O jornalismo esportivo é um porre

2007 Abril 10

Só existe um tipo de jornalismo mais chato que o esportivo, é o de celebridades, mas esse vai ficar para outro post. O jornalismo especializado em esportes, principalmente no Brasil em que a alma do negócio é o futebol, repete toda semana o que outras modalidades de jornalismo costumam repetir em intervalos mais esparsos.

As equipes de economia sempre fazem aquelas pautas como venda de velas e flores no Dia de Finados, aumento de preço do pescado na Semana Santa, crescimento do comércio no Dia das Mães, dos Pais, das Crianças, Natal… com comparações entre o índice atual e o do ano anterior, apanhados de décadas, desencavam especialistas (e tem especialista em tudo, até em vela de Finados) para falar sobre o assunto sazonal do momento. Mas entre uma repetição de pauta e outra sempre acontecem coisas novas, economia é um mundo complexo, cheio de nuances que eventualmente são exploradas. Isso acontece com todas as outras equipes, seja de cidade ou cotidiano, política, nacional ou internacional (que talvez sejam as duas menos repetitivas) e polícia.

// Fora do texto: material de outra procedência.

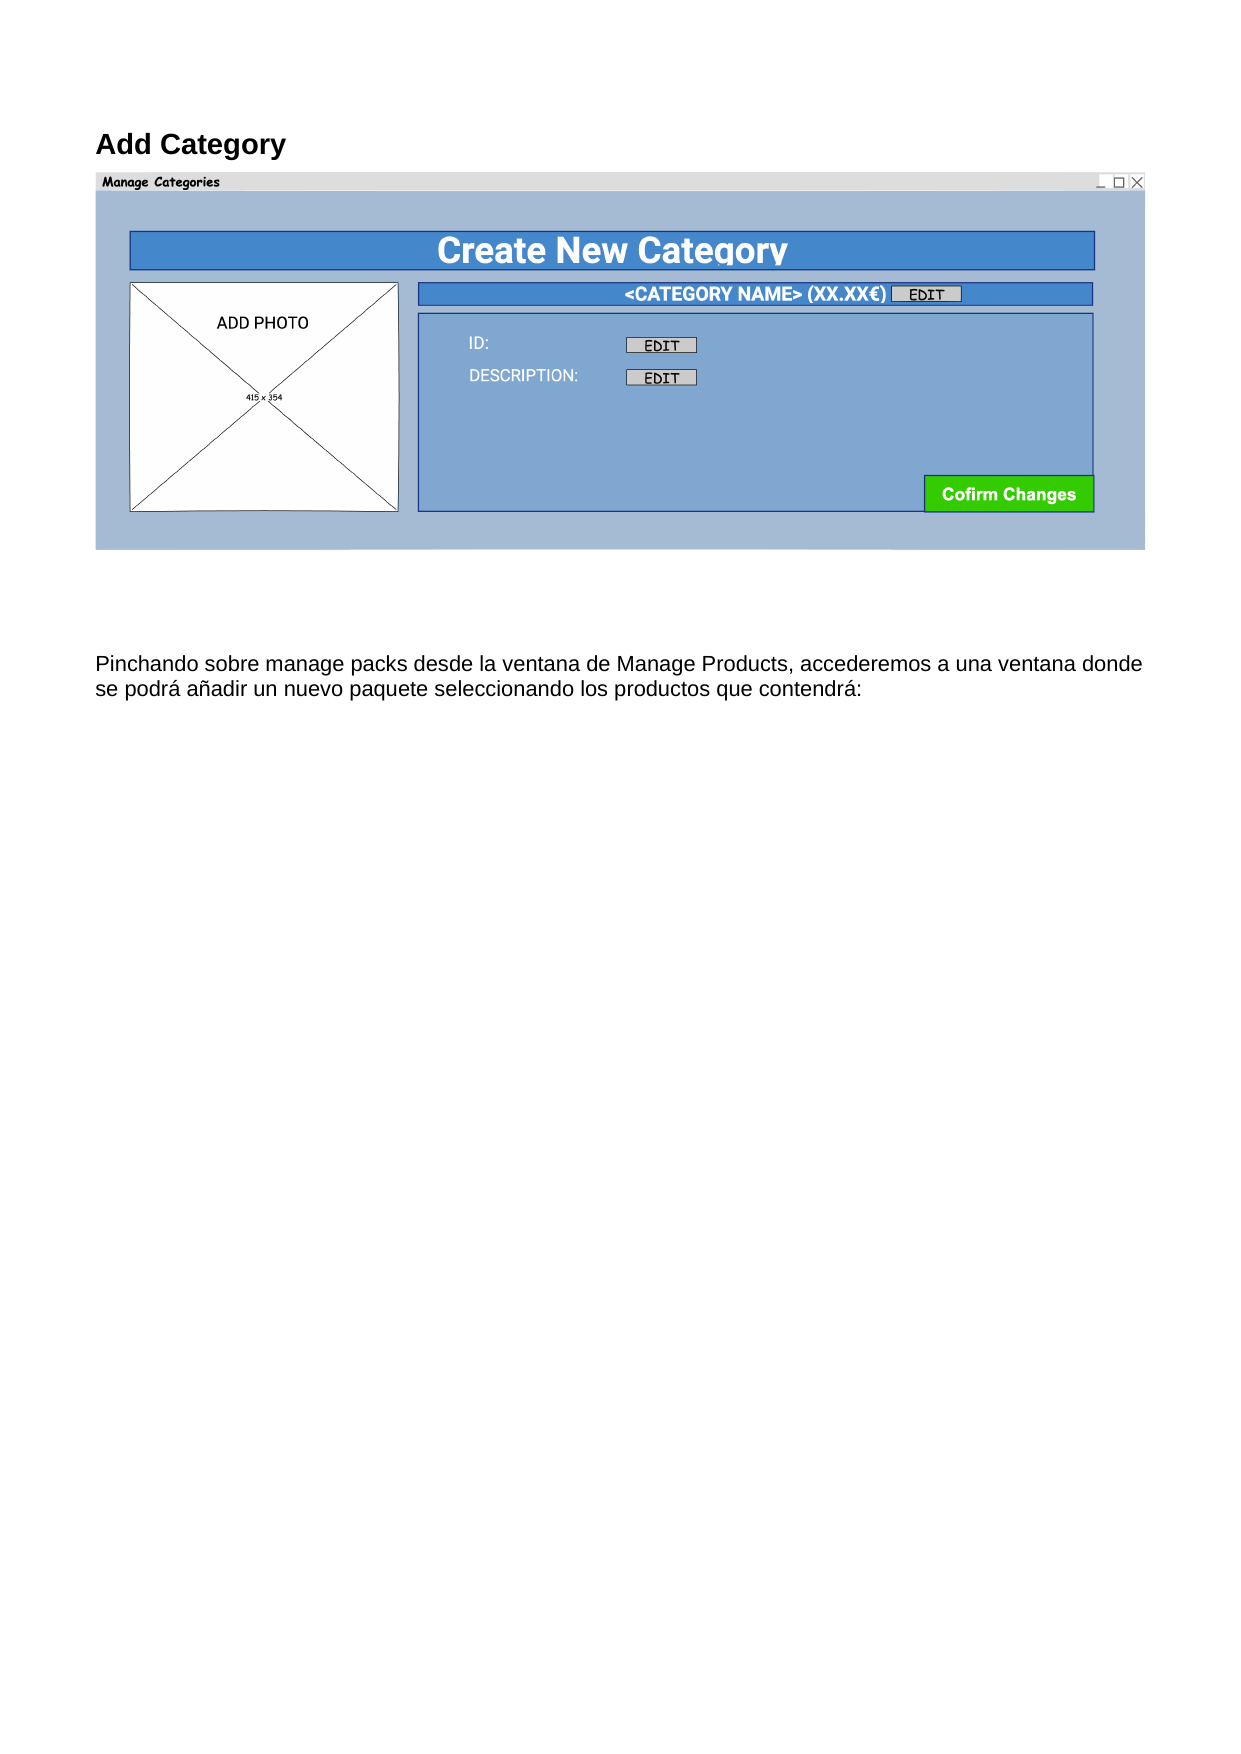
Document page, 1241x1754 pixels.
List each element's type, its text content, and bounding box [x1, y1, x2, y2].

subtitle Add Category [95, 127, 1145, 160]
text Pinchando sobre manage packs desde la ventana de Manage Products, accederemos a una ventana donde se podrá añadir un nuevo paquete seleccionando los productos que contendrá: [95, 550, 1145, 701]
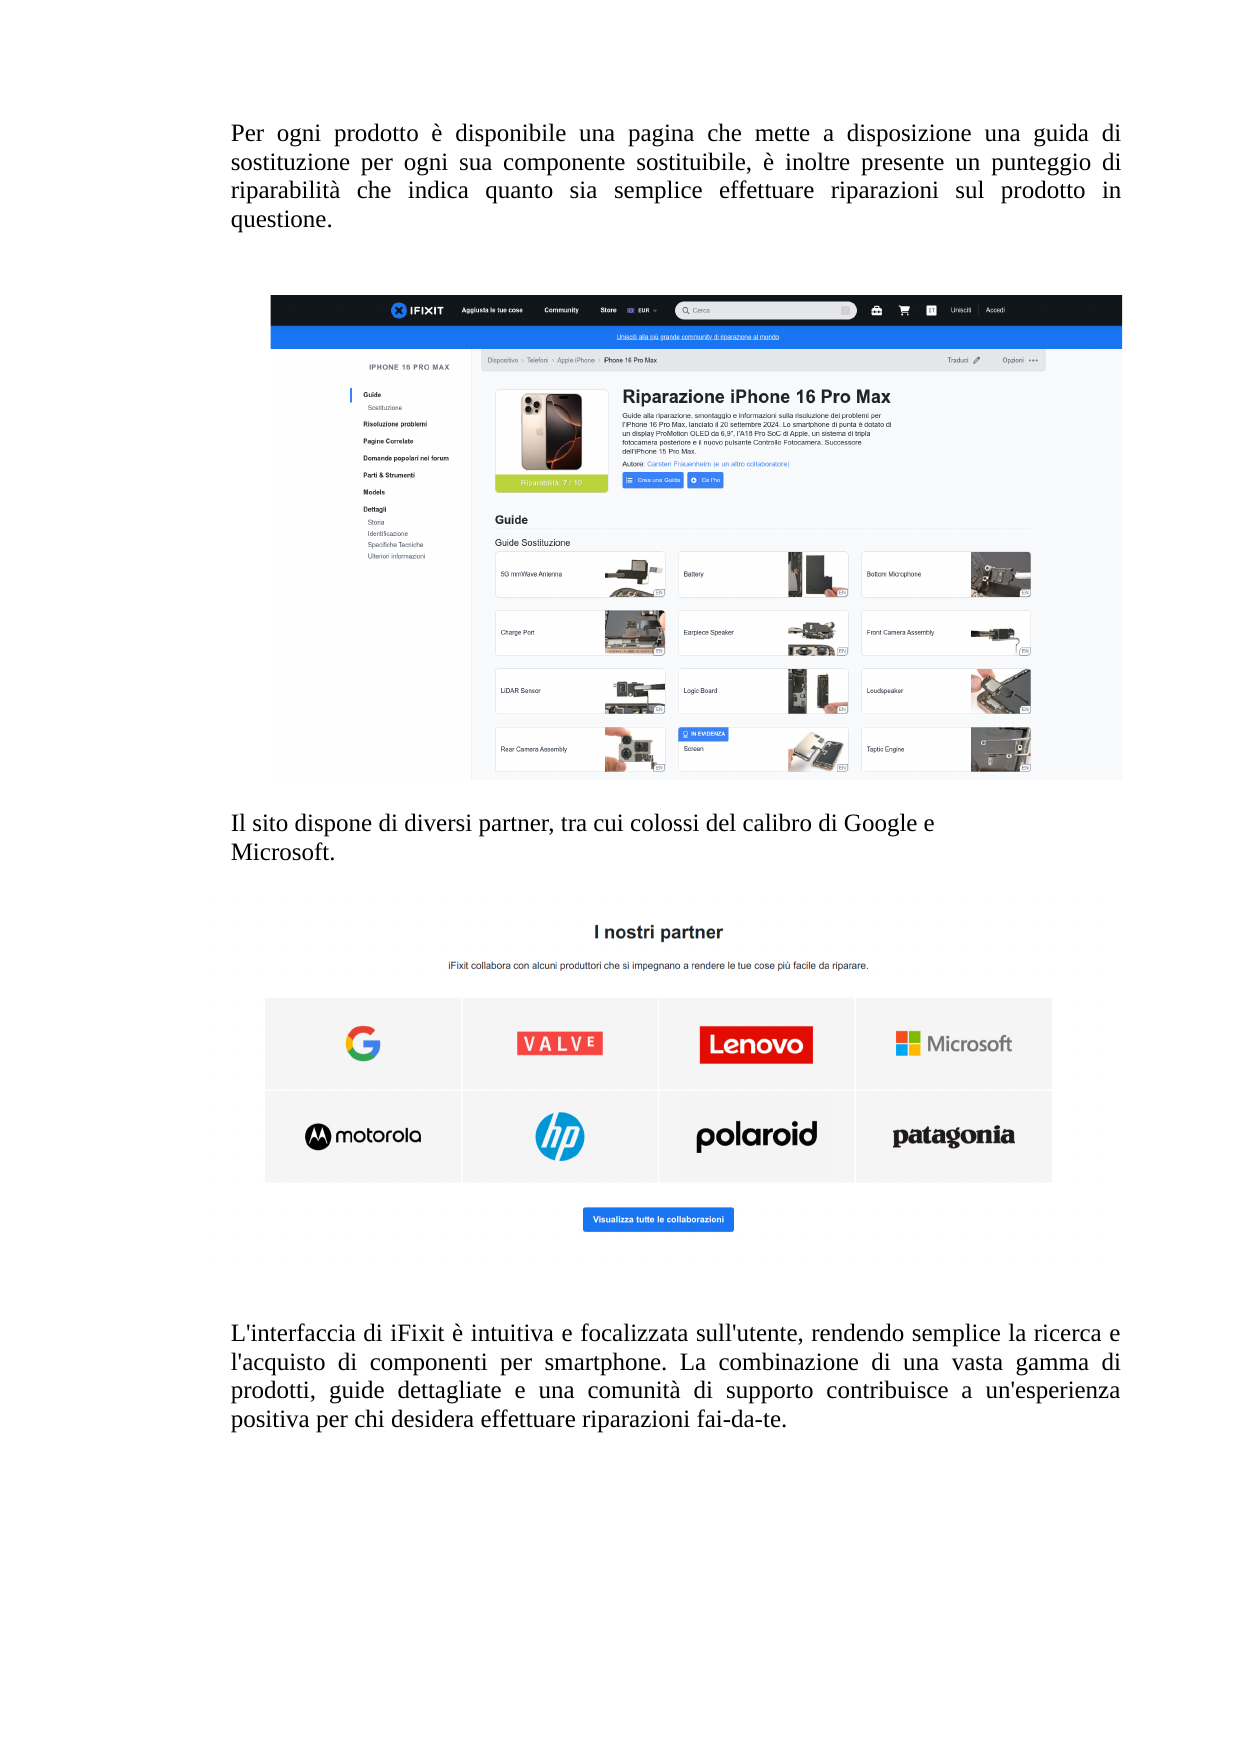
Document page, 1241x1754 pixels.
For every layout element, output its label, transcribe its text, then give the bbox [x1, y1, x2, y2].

list Il sito dispone di diversi partner, tra cui colossi del calibro di Google e [193, 808, 1122, 837]
list Microsoft. [193, 837, 1122, 865]
list Per ogni prodotto è disponibile una pagina che mette a disposizione una guida di sostituzione per ogni sua componente sostituibile, è inoltre presente un punteggio di riparabilità che indica quanto sia semplice effettuare riparazioni sul prodotto in questione. [193, 118, 1122, 808]
list L'interfaccia di iFixit è intuitiva e focalizzata sull'utente, rendendo semplice la ricerca e l'acquisto di componenti per smartphone. La combinazione di una vasta gamma di prodotti, guide dettagliate e una comunità di supporto contribuisce a un'esperienza positiva per chi desidera effettuare riparazioni fai-da-te. [193, 1318, 1122, 1433]
picture [270, 295, 1123, 780]
picture [193, 871, 1123, 1261]
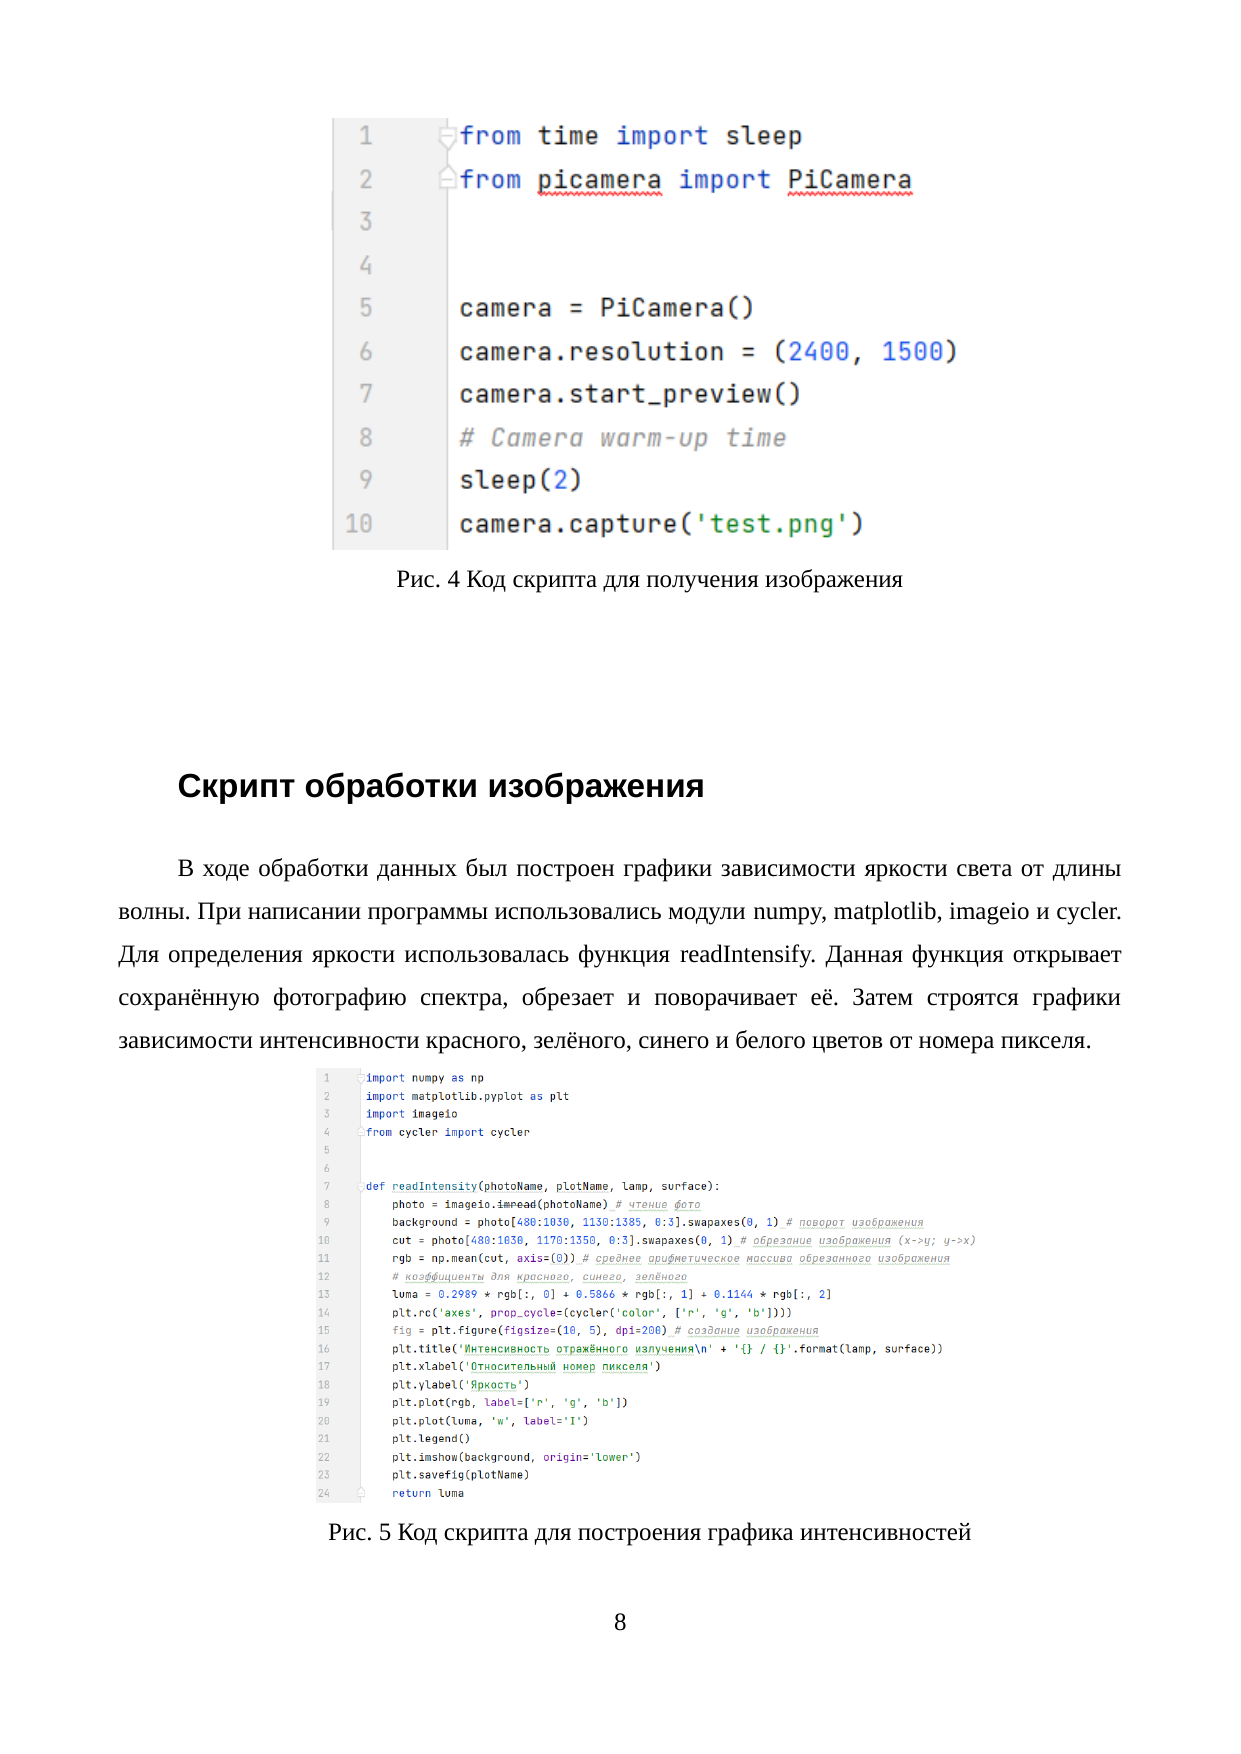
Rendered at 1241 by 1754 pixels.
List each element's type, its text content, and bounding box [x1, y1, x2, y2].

text Рис. 5 Код скрипта для построения графика интенсивностей [118, 1517, 1122, 1546]
text В ходе обработки данных был построен графики зависимости яркости света от длины волны. При написании программы использовались модули numpy, matplotlib, imageio и cycler. Для определения яркости использовалась функция readIntensify. Данная функция открывает сохранённую фотографию спектра, обрезает и поворачивает её. Затем строятся графики зависимости интенсивности красного, зелёного, синего и белого цветов от номера пикселя. [118, 853, 1122, 1054]
text Рис. 4 Код скрипта для получения изображения [118, 564, 1122, 592]
picture [316, 1068, 984, 1503]
picture [331, 118, 968, 550]
subtitle Скрипт обработки изображения [118, 766, 1122, 804]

No jornalismo esportivo a repetição da pauta é a regra, não passa uma semana em que não estejam nas manchetes:

  1. a compra ou negociação de um jogador qualquer, o que freqüentemente gera uma polêmica oca de merecimento, estado físico, teorias de conspiração sobre manipulação de informações para a imprensa, brigas entre agentes e admnistradores de times e, claro, somas impossíveis;
  2. um atleta contundido, que gera ainda mais polêmica sobre tratamento médicos, cirurgias inovadoras, o lado emocional do jogador que ficará afastado por uns tempos, gráficos que explicam detalhadamente cada músculo ou osso danificado e o impacto disso em uma possível negociação de venda para outro clube;
  3. tapetão. Não existe esporte que tenha mais brigas judiciais que o futebol. Qualquer pontapé inviesado na bola é motivo para um clube tentar vencer outro fora de campo. Mais polêmica, e cada uma mais fundamental para o girar das estrelas que a outra;
  4. briga de torcida. Nunca entendi direito a falta de solução para o problema. Não bastaria colocar os torcedores rivais no estádio, no campo, não na arquibancada, e distribuir gratuitamente algumas granadas? Em Roma antiga seria assim, só que com espadas, lanças e escudos. Ninguém impede quando um exército quer detonar outro, por que é diferente com essas milícias de uniforme patrocinado? Enfim, então, toda semana um mata outro e faz manchete, pulam especialistas para falar sobre educação, composição das torcidas organizadas e punição aos clubes. Anos e anos de notícia;
  5. cartolas e o quanto eles são incompetentes. Entra Vicente Mateus sai Vicente Mateus, a cartolagem é sempre a mesma, uma entidade mais próxima da máfia que de empresas responsáveis. Manchetes e mais manchetes, mas é importante que fique assim, uma instituição correta não é notícia;
  6. “foi pênalti?” e suas variações “foi falta?”, “foi impedimento?”, “foi mão?”. Nunca vi a conclusão de um debate do tipo alterar o resultado de um jogo, então qual o motivo da polêmica? Pura verborragia, manter a bola em campo;
  7. a arbitragem. Você já viu uma matéria completa sobre um juíz com atuação impecável? Como tem juíz ruim no futebol, eles são in. Mas faz sentido, ser ruim dá mais Ibope;
  8. “mereceu ou não ganhar?”. Essa é a discussão mais oca do futebol. Se ganhou é porque mereceu, cacete. É da própria natureza da vitória, quem ganha sempre merece.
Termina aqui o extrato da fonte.